Autoría: Angustias Bertomeu
igualdad

El empleo por cuenta propia se ha convertido en una de las mejores opciones profesionales para las mujeres. Pero, pese a las ventajas, también es cierto que las empresarias han de afrontar determinados obstáculos vinculados a las desigualdades de género (actividad poco diversificada, reducido tamaño del negocio, inferiores niveles de facturación, bajos índices de internacionalización, menor identificación con el rol de empresarias, dificultades en la gestión del tiempo, escasa participación y reconocimiento en las organizaciones representativas del empresariado, etc).

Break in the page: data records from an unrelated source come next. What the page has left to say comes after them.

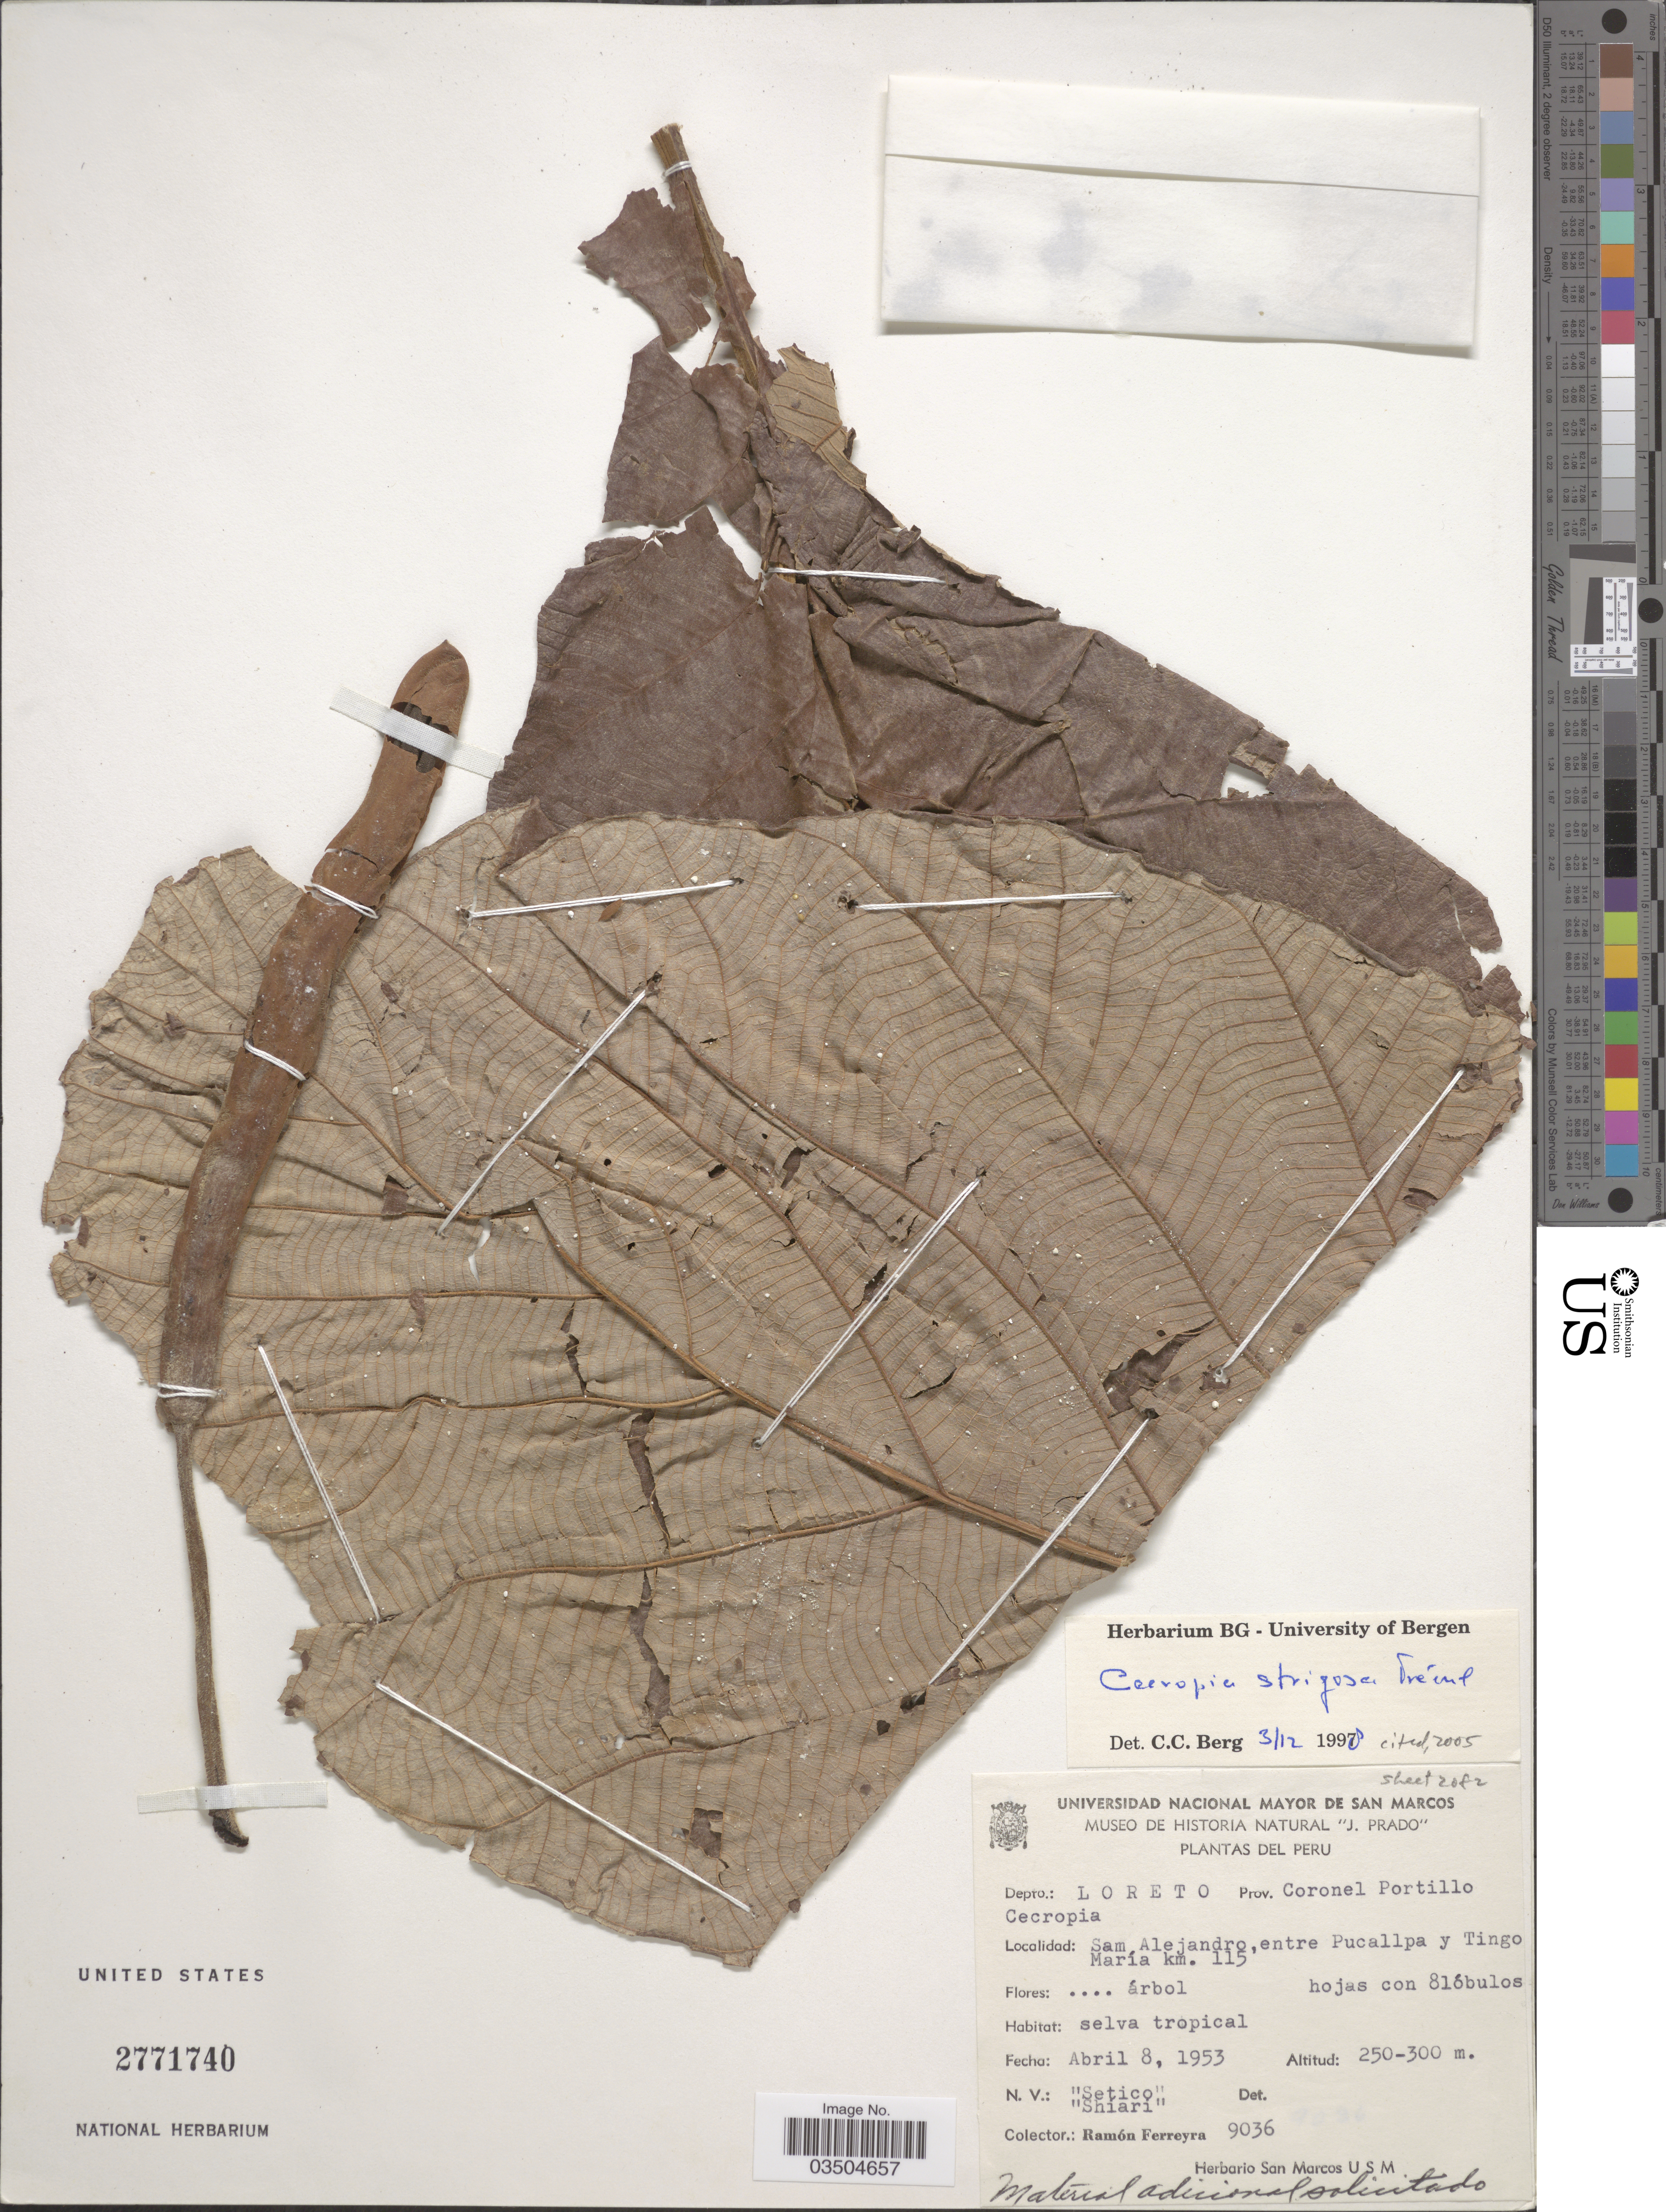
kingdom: Plantae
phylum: Tracheophyta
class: Magnoliopsida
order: Rosales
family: Urticaceae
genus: Cecropia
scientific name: Cecropia strigosa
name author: Trécul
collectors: R. A. Ferreyra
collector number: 9036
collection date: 1953-04-08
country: Peru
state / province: Loreto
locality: Depto.: Loreto. Prov. Coronel Portillo. Sam Alejandro, entre Pucallpa y Tingo María km. 115.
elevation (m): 250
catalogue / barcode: US 2771740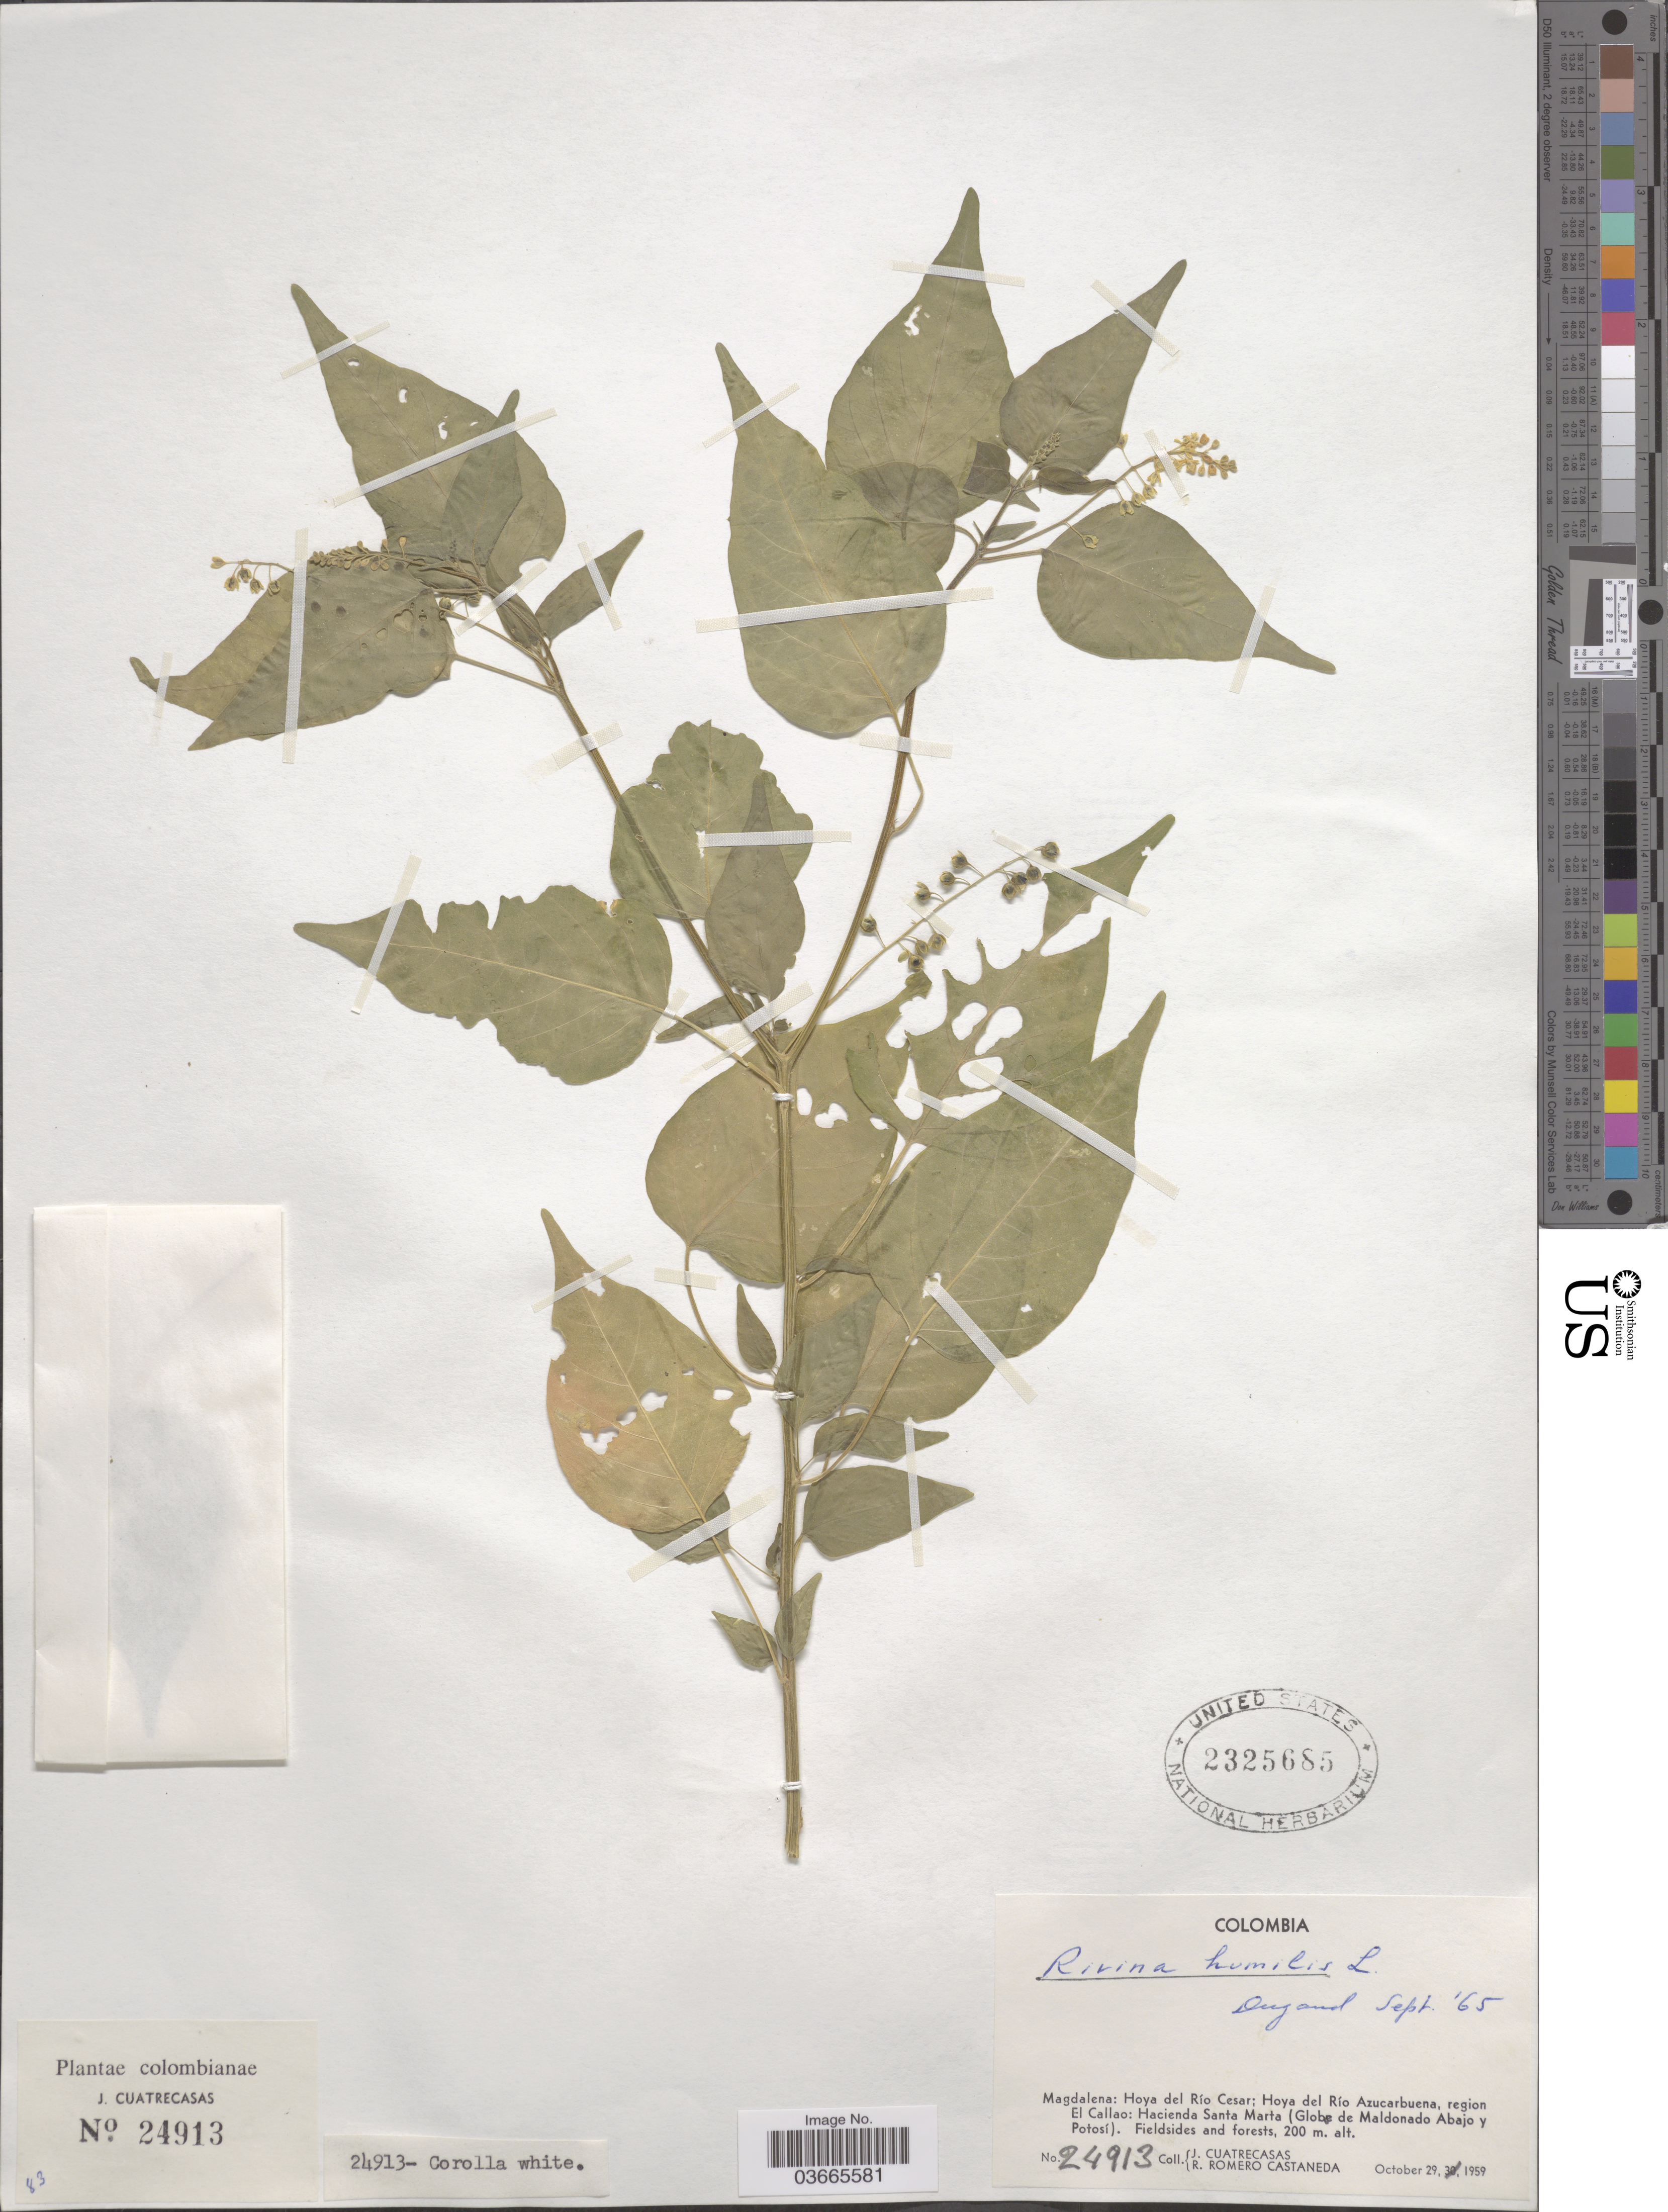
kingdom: Plantae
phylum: Tracheophyta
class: Magnoliopsida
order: Caryophyllales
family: Phytolaccaceae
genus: Rivina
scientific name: Rivina humilis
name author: L.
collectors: J. Cuatrecasas & R. Romero Castañeda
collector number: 24913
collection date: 1959-10-29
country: Colombia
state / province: Magdalena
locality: Hoya del Río Cesar; Hoya del Río Azucarbuena, region El Callao: Hacienda Santa Marta (Globe de Maldonado Abajo y Potosí).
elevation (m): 200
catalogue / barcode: US 2325685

Entre estos obstáculos, se encuentra precisamente el acceso a las TIC. De hecho, recientes estudios muestran cómo el grado de informatización en las empresas de mujeres es claramente insuficiente. Cuotas del 44.1% en el área de producción, del 51.5% en el área de administración, del 37.3% en el área de ventas y del 28.6% en el del marketing. Sin embargo, la mayoría de las empresarias se interesa en obtener información sobre las nuevas tecnologías, aunque sólo el 2,5% usan Internet como vía de información.
Desde esa perspectiva, el pleno acceso de las empresarias a las TIC puede ser una vía muy importante para lograr una presencia más activa y competitiva de las mujeres en la economía y el desarrollo, así como un factor para la creación de empleo femenino, dado que las empresarias no sólo crean empleo para sí mismas sino que también lo hacen para otras mujeres.
Las TIC permiten mejorar a bajo coste, ampliar el mercado, llegar a más gente, gestionar el tiempo eficazmente, reducen las barreras al crecimiento y fortalecimiento de los negocios femeninos.
Las TIC permiten intercambiar información y coordinar energías, crear espacios comunes y visibilizar ejemplos o logros de igualdad, nos ofrecen espacios en los que plantear pautas de relación de equidad ante la falta de modelos igualitarios o alternativos a los establecidos.
Las TIC permiten hacer más fácil el acceso de las mujeres a los espacios en los que se generan las decisiones y se fragua el cambio social. Ayudan a reconocer y amplificar nuestra voz: porque sin voz no hay inclusión. Potencian la participación de las mujeres en la agenda social.